Please filter the data below down to the lines holding the string "bottom".
[WORKING DATA Boundary: Start]
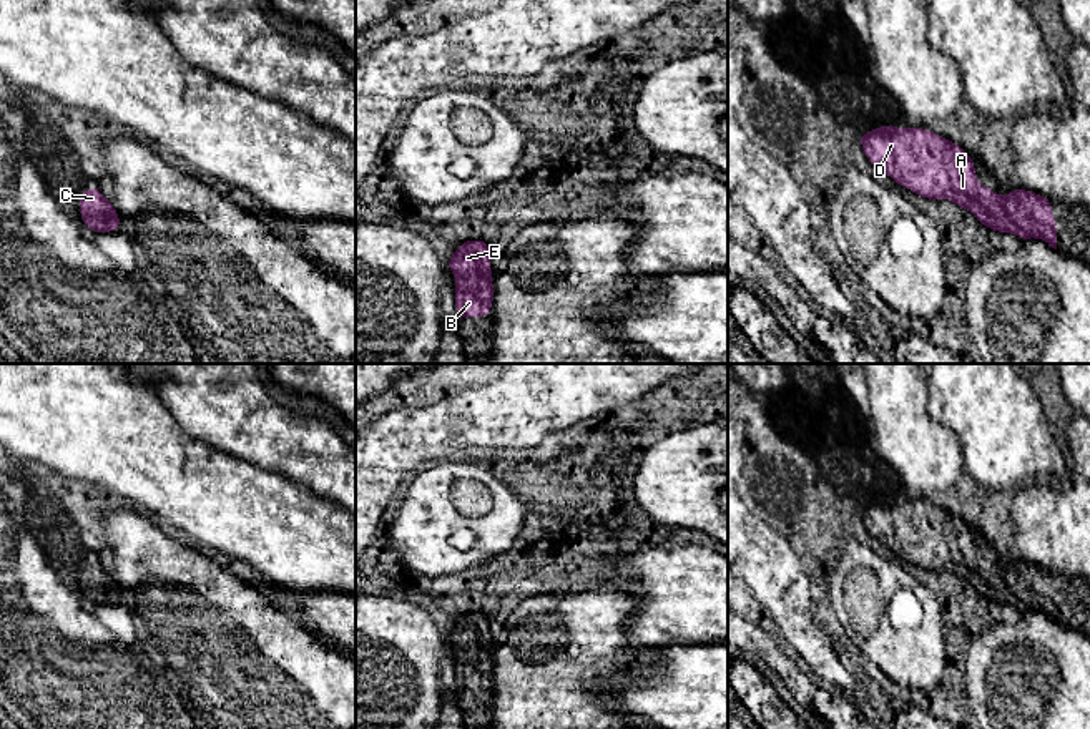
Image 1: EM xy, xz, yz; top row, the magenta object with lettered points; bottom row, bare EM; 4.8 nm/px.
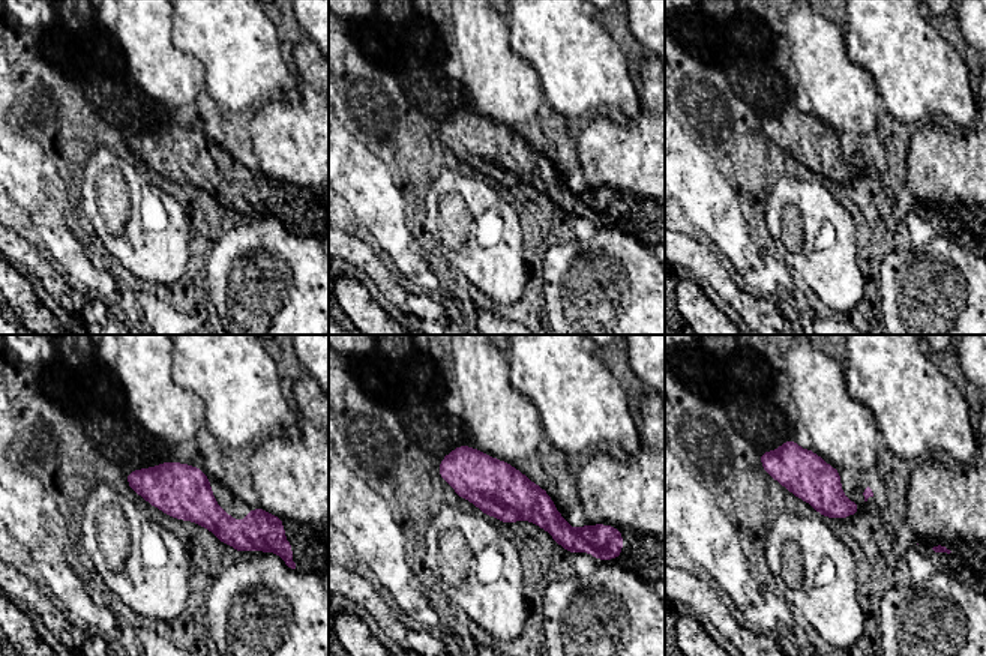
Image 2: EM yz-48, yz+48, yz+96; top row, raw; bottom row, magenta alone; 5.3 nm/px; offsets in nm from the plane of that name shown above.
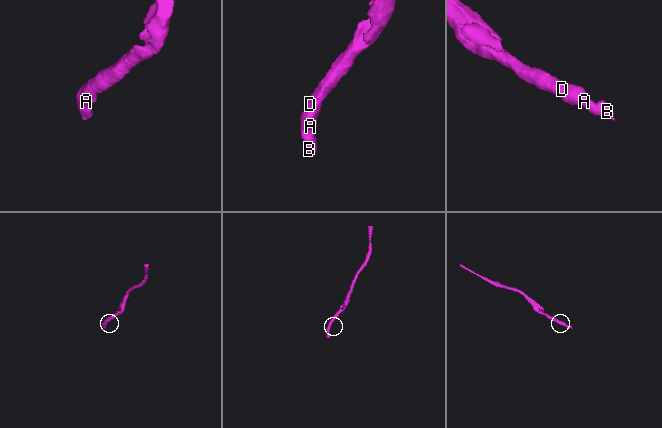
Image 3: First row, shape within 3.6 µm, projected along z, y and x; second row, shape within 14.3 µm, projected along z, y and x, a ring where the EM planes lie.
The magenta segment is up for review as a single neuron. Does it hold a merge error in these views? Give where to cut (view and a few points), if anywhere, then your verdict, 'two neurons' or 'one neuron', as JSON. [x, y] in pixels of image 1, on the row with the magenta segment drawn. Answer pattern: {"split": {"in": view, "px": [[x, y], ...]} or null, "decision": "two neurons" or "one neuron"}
{"split": null, "decision": "one neuron"}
[WORKING DATA Boundary: End]
-- SOLUTION --
Image 1: EM xy, xz, yz; top row, the magenta object with lettered points; bottom row, bare EM; 4.8 nm/px.
Image 2: EM yz-48, yz+48, yz+96; top row, raw; bottom row, magenta alone; 5.3 nm/px; offsets in nm from the plane of that name shown above.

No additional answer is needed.